« Vieux » routard du rock (son épopée débute en 1970), l’amienois François Long se nourrit de musique anglo-saxonne, de Led Zeppelin à Yes en passant par les Who ou Bowie. Expérimenté (le bric à brac sonore de génie Zic Zazou, les bien connus The Rabeats avec lesquels il reprend les Beatles en tant que chanteur et bassiste), il possède le savoir-faire nécessaire à s’émanciper et c’est tout sauf une surprise, aujourd’hui, de le voir s’attaquer à un répertoire solo. Lequel voit une pléthore d’invités et pas des moindres (on y dénombre des pointures locales dont Flamm, Florent Elter et Christophe Deschamps et la présence de Gail Ann Dorsey, bassiste…du grand Bowie, ni plus ni moins) prendre part à la sortie de The seven others, son premier album, donc, solo.
Fort de onze titres et « de sortie » sur une belle référence éminemment rock’n’roll, le label Motherbuzz Records, ledit objet offre onze titres qui créent une accroche quasi-immédiate, d’un rock tranchant et varié aux velléités mélodiques évidentes. Le bougre ne s’y trompe d’ailleurs pas en insufflant à son carnet de route une touche Bowiesque du plus bel effet et en assénant d’entrée de jeu des riffs de ceux qu’on retient (Gee-queens of souls, excellente amorce). Long se charge en outre de la quasi-totalité du jeu instrumental, et développe ici de bonnes idées, dès ce premier titre doté d’un break souligné par une jolie voix féminine, celle de Roberta Effebi. Les guitares, jouées « à trois », sont loquaces et délicieuses, le chant grave et racé et le morceau donne le ton général d’un opus qui à aucune moment ne se montrera insuffisant.

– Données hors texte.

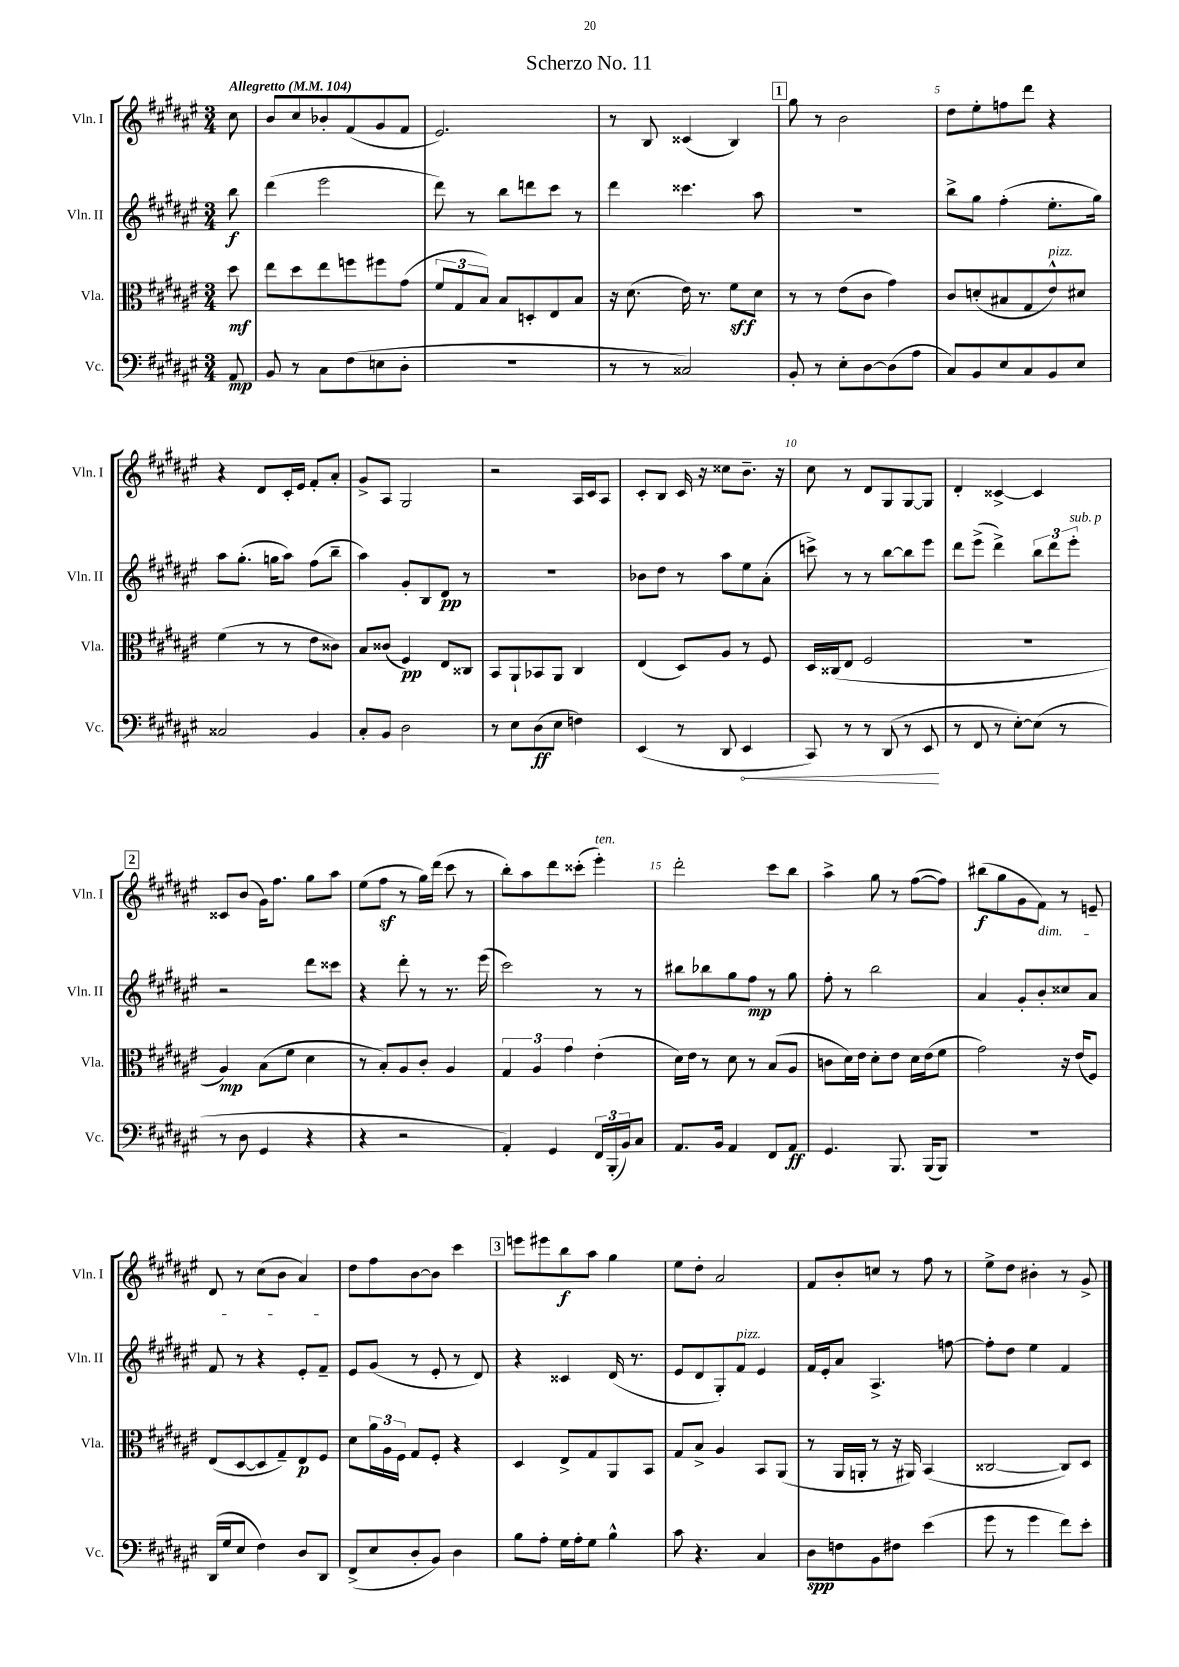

**kern	**kern	**kern	**kern
*staff4	*staff3	*staff2	*staff1
*clefF4	*clefC3	*clefG2	*clefG2
*k[f#c#g#d#a#e#]	*k[f#c#g#d#a#e#]	*k[f#c#g#d#a#e#]	*k[f#c#g#d#a#e#]
*M3/4	*M3/4	*M3/4	*M3/4
*MM104	*MM104	*MM104	*MM104
8AA#	8dd#	8bb	8cc#
=	=	=	=
8BB	8ee#	(4ddd#	8b
8r	8dd#	.	8cc#
8C#	8ee#	2eee#	8b-'
(8F#	8ff	.	(8f#
8E	8ff#	.	8g#
8D#'	(8g#	.	8f#
=	=	=	=
2.r	12f#	8ddd#)	2.e#)
.	12G#	.	.
.	.	8r	.
.	12B)	.	.
.	8B	8bb	.
.	8D'	8ddd	.
.	8E#	8ccc#	.
.	8B	8r	.
=	=	=	=
8r	16r	4ddd#	8r
.	(8.d#	.	.
8r	.	.	8B
2C##)	16e#)	4.ccc##	(4c##
.	8.r	.	.
.	8f#	.	4B)
.	8d#	8aa#	.
=	=	=	=
8BB'	8r	2.r	8gg#
8r	8r	.	8r
8E#'	(8e#	.	2b
[8D#	8c#	.	.
(8D#]	4g#)	.	.
8A#	.	.	.
=	=	=	=
8C#)	8c#	8bb^	8dd#
8BB	(8d'	8gg#	8ee#'
8E#	8B#	(4ff#'	8ff
8C#	8G#	.	8ddd#
8BB	8e#^^)	8.ee#'	4r
8E#	8d#	.	.
.	.	16gg#)	.
=	=	=	=
2C##	(4f#	8aa#	4r
.	.	(8.gg#'	.
.	8r	.	8d#
.	.	16gg	.
.	8r	8aa#)	16c#'
.	.	.	16e#
4BB	8e#	(8ff#	8f#'
.	8c##)	8bb~	8a#'
=	=	=	=
8C#'	8B	4aa#)	8g#^
8BB	(8c##	.	8A#
2D#	4F#)	8g#'	2G#
.	.	8B	.
.	8E#	8d#	.
.	8C##	8r	.
=	=	=	=
8r	8BB	2.r	2r
8E#	8AA#`	.	.
(8D#	8BB-	.	.
8E#	8AA#	.	.
4F)	4C#	.	16A#
.	.	.	16c#
.	.	.	8A#
=	=	=	=
(4EE#	(4E#	8b-	8c#'
.	.	8dd#	8B
8r	8D#)	8r	16c#
.	.	.	16r
8DD#	8A#	8aa#	8cc##
4EE#	8r	8ee#	8.b~
.	8F#	(8a#'	.
.	.	.	16r
=	=	=	=
8CC#)	16D#	8ccc^)	8cc#
.	(16C##	.	.
8r	8E#	8r	8r
8r	2F#	8r	8d#
(8DD#	.	[8bb	8G#
8r	.	8bb]	[8G#
8EE#	.	8eee#	8G#]
=	=	=	=
8r	2.r	8ddd#	4d#'
8FF#	.	(8eee#^	.
8r	.	4ddd#^)	[4c##^
[8E#')	.	.	.
(8E#]	.	12bb	4c##]
.	.	12ddd#	.
8r	.	.	.
.	.	12eee#'	.
=	=	=	=
8r	4A#)	2r	8c##
8D#	.	.	(8b
4GG#	(8B	.	16g#)
.	.	.	8.ff#
.	8f#	.	.
4r	4d#	8ddd#	8gg#
.	.	8ccc##	8aa#
=	=	=	=
4r	8r	4r	(8ee#
.	8B')	.	8ff#
2r	8A#	8ddd#'	8r
.	8c#'	8r	16gg#)
.	.	.	(16ddd#
.	4A#	8.r	8ccc#
.	.	.	8r
.	.	(16eee#	.
=	=	=	=
4AA#')	6G#	2ccc#)	8bb')
.	.	.	8aa#
.	6A#	.	.
4GG#	.	.	8ddd#
.	6g#	.	.
.	.	.	(8ccc##'
24FF#	(4e#'	8r	4eee#')
(24BBB'	.	.	.
24BB)	.	.	.
8C#	.	8r	.
=	=	=	=
8.AA#	16d#)	8bb#	2ddd#'
.	16e#	.	.
.	8r	8bb-	.
16BB	.	.	.
4AA#	8d#	8gg#	.
.	8r	8ff#	.
8FF#	(8B	8r	8ccc#
8AA#	8A#	8gg#	8bb
=	=	=	=
4.GG#	8c	8ff#'	4aa#^
.	16d#)	8r	.
.	16e#	.	.
.	8d#'	2bb	8gg#
8.BBB	8e#	.	8r
.	16d#	.	([8ff#
(16BBB	(16e#	.	.
8BBB)	8f#	.	8ff#])
=	=	=	=
2.r	2g#)	4a#	(8bb#
.	.	.	8gg#
.	.	8g#'	8g#
.	.	8b'	8f#)
.	16r	8cc##	8r
.	(16e#	.	.
.	8F#)	8a#	8e~
=	=	=	=
(16DD#	(8E#	8f#	8d#
16G#	.	.	.
8E#	[8D#	8r	8r
4F#)	8D#]	4r	(8cc#
.	8G#~)	.	8b
8D#	8E#	8e#'	4a#)
8DD#	8F#	8f#~	.
=	=	=	=
(8FF#^	8d#	8e#	8dd#
8E#	24a#	(8g#	8ff#
.	24A#	.	.
.	24F#	.	.
8D#'	8G#	8r	[8b
8BB)	8F#'	8e#'	8b]
4D#	4r	8r	4ccc#
.	.	8d#)	.
=	=	=	=
8B	4D#	4r	8eee
8A#'	.	.	8eee#
16G#	8E#^	4c##	8bb
16A#'	.	.	.
8G#	8G#	.	8aa#
4B^^	8AA#	(16d#	4gg#
.	.	8.r	.
.	8BB	.	.
=	=	=	=
8c#	8G#	8e#	8ee#
4.r	8B^	8d#	8dd#'
.	4A#	8G#')	2a#
.	.	8f#	.
4C#	8BB	4e#	.
.	(8AA#	.	.
=	=	=	=
8D#	8r	16f#	8f#
.	.	16e#'	.
8F	16AA#	8a#	8b'
.	16AA'	.	.
8BB	8r	4.A#^	8cc
8F#	16r	.	8r
.	16AA#)	.	.
(4e#	(4BB	.	8ff#
.	.	[8ff	8r
=	=	=	=
8g#	[2C##	8ff']	8ee#^
8r	.	8dd#	8dd#
4g#	.	4ee#	4b#'
8f#)	8C##])	4f#	8r
8e#'	8D#	.	8g#^
==	==	==	==
*-	*-	*-	*-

Bien au contraire, on repart pied au plancher avec Empty words, taillé dans une pop-rock vive et fine à la fois, qui convoque le passé tout en sonnant moderne. Puis Afraid, premier single, joue la carte d’une coolitude stylée qui trouve sa place sans heurts au beau milieu de plages appuyées tout en s’enhardissant sur la seconde partie du titre. Notre homme a de plus l’intelligence de varier les cadences, le saccadé Speed allant en ce sens tout en livrant des climats successifs différents tant finauds que batailleurs. On se réjouit de ces penchants belliqueux, de l’excellence de chansons parfaitement troussées et certaines voient même la paire Long/Flamm oeuvrer…de pair, justement, avec succès (I am an alien ou Speed qui le précède).
Vient ensuite le tout du titre éponyme, d’abord spatial, qui développe cette option sur six minutes et trouve à l’instar d’Afraid sa cohérence aux côtés des autres essais. Sur We, c’est Pénélope Long qui assure une belle intervention vocale bien qu’éparse, Simon Postel y allant de sa frappe infaillible et le morceau se fait reptilien, serti de petits motifs ingénieux et d’une touche presque funky qui le rend dansant sans perdre de son tranchant. On est frappé par la distinction du jeu de guitare, la pertinence du tout et au delà de ça, l’exécution collective sans failles de The seven others. Outside (tiens, c’est aussi le titre d’un album du Thin White Duke) joue avec la voix, bénéficie des backing vocals de Sly (Rabeats) et de la flûte de Jî Dru (qui joue notamment avec Sandra N’Kaké), ce qui lui apporte des atours dépaysants greffés à une valeur récurrente dans la musicalité, simultanément subtile, sauvage et racée. La tension retombe quelque peu sur Smile, plus psyché, qui étend avec style la portée du disque, puis Afraid part II réinstaure de bons gros riffs et un rock bourru, instrumental. Tout est bon, quand bien même le titre suscite une légère impression d’inachevé, et Outtro-Turn me on-The waiting song remet ensuite en scène des guitares incendiaires, couplées à une instrumentation douce-amère et un rythme appuyé. La voix au diapason du tout, affirmée, étayant ce dernier morceau avec brio.
Pour, à l’arrivée, mettre fin à une rondelle digne du plus grand intérêt, qui va incontestablement faire le plus grand bien à une scène amienoise actuellement, et malheureusement, moyennement florissante. Un bel exemple de réussite individuelle dans le collectif, masterisé qui plus est, bonne initiative supplémentaire, par Bérenger Nail.